By Fran Yanor, Local Journalism Initiative Reporter

Health care delivery has always been challenging in rural areas, and now that COVID-19 has reached every health authority in the province, with four people testing positive in the north, creative approaches are being fielded.

“They’ve done some very innovative things in many places both in the North and the Interior,” said Dr. Bonnie Henry, B.C.’s Medical Health Officer, who noted some public health officials have conducted COVID-19 ‘drive-by testing’ to accommodate the unique needs of a rural community.

“There’s some workarounds that are happening to try and support testing in the north,” said Henry.

“The management of individuals, it varies by community.”

Assessments and testing are done locally. Then results are sent to Kelowna or the lower mainland.

“The rural areas are quite spread out and they don’t have as much risk,” said Henry. “But the consequences, if somebody is positive and transmitting in a rural area, can be much greater.”

One of the issues in the Interior and the North revolves around how to ensure access to testing when it’s needed.

“It is a challenge,” said Henry. “How do we get the test out there?”

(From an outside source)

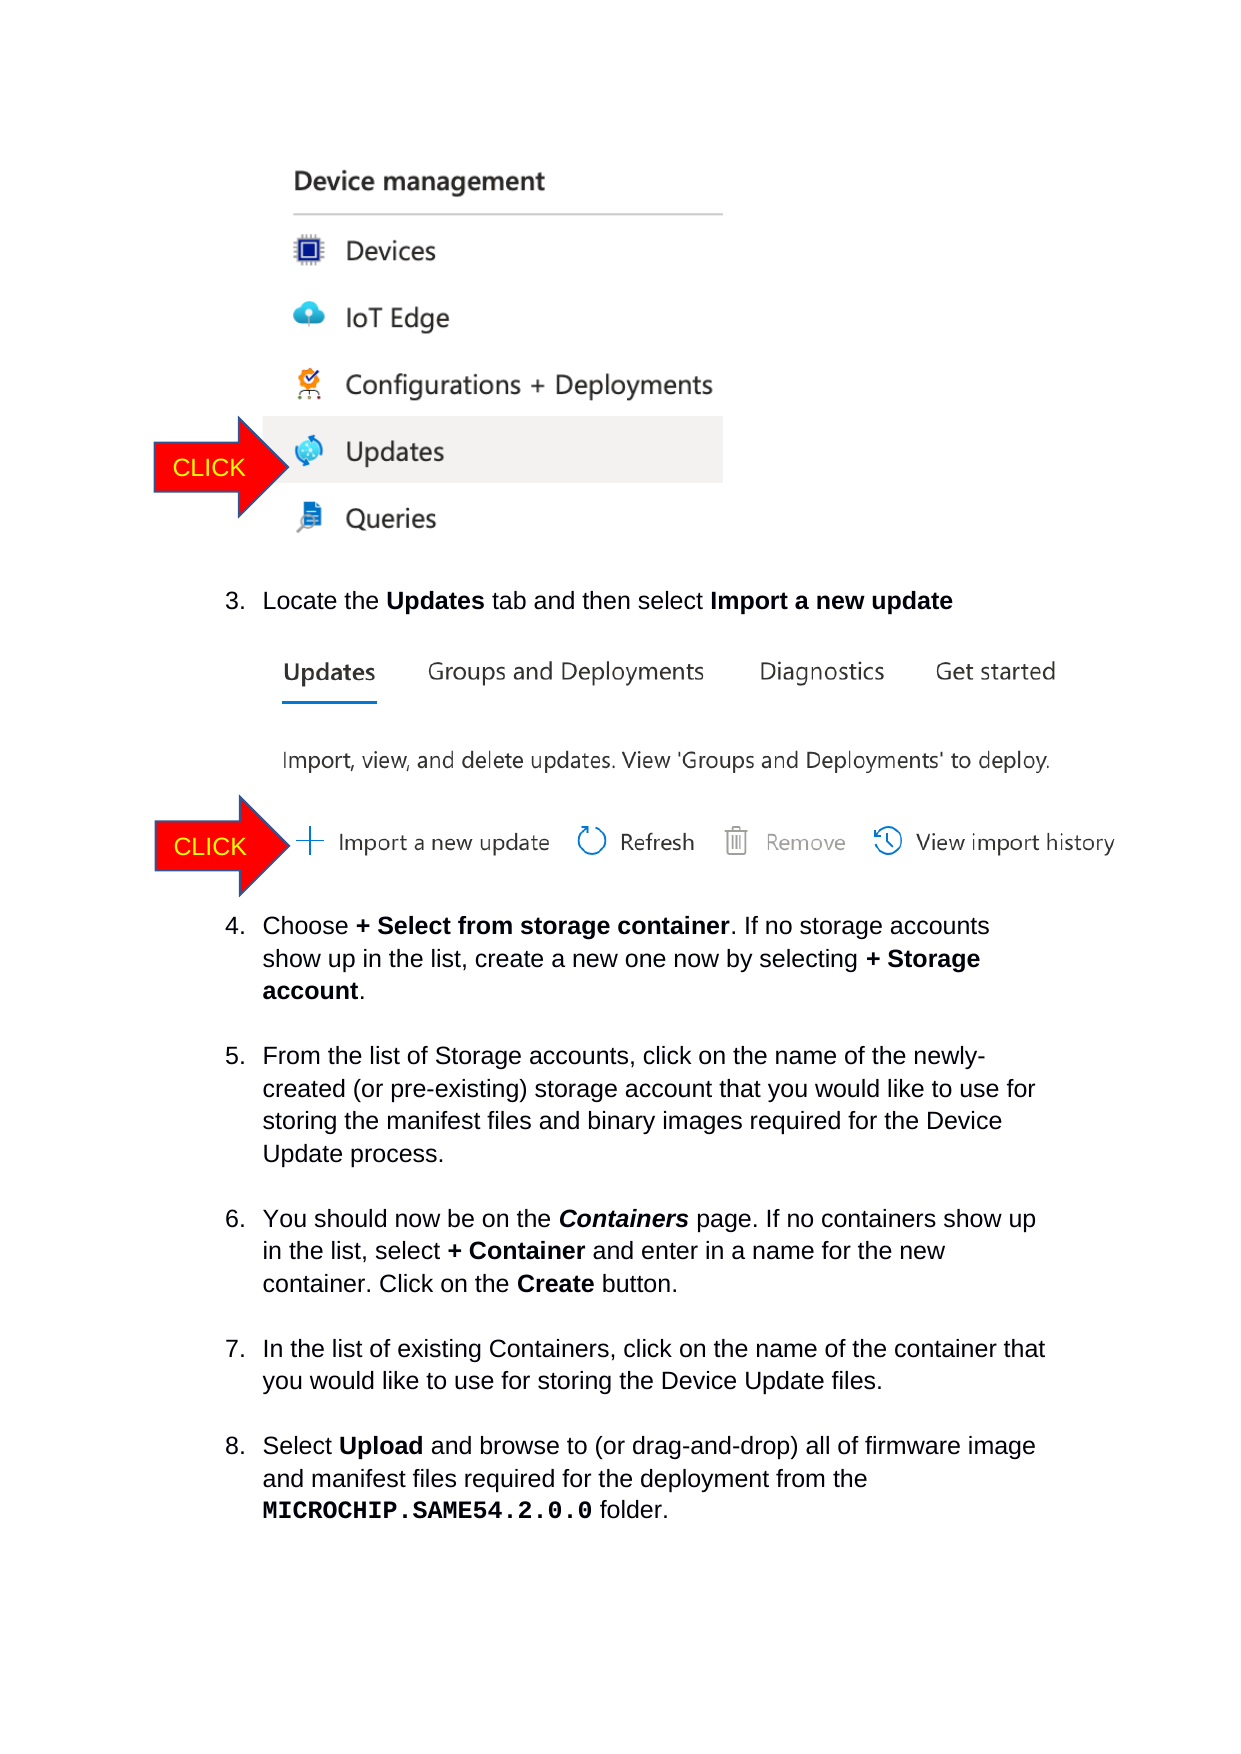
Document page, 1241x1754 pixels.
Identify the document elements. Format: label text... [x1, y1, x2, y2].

Adversity breeds ingenuity.

Northern Health was previously piloting a project to deliver palliative home health care to rural patients via tablet. It allows patients to meet ‘virtually’ with health care professionals without having to leave their homes, and without a nurse or home support worker having to spend hours driving to and from visits. The result so far is more visits for the patient without having to leave their community.

“We’ve been actively trying to protect the north in many ways, because we do know that they have many small communities where this could be a serious issue if it gets into the community,” Henry said.

As of Mar. 19, more than 50,000 COVID-19 tests had been administered across Canada, including more than 17,000 in B.C.

At press time, 271 people in B.C. had tested positive for the virus in the province, the bulk, 152, in the Vancouver Coastal health authority, with 81 in Fraser health, 22 on Vancouver Island, 12 in the Interior, and four cases in the Northern Interior.

While the numbers of people who are confirmed infected continue to rise each day, testing has increased and much of it is focussed on the higher risk populations of front line health professionals dealing with infected patients. Also, there is sometimes a time lag between when testing is done, and when results are known, so the increases don’t necessarily reflect new cases day-by-day.

If people experience symptoms of the novel coronavirus, they should use the online self-assessment tool and take guidance from the results.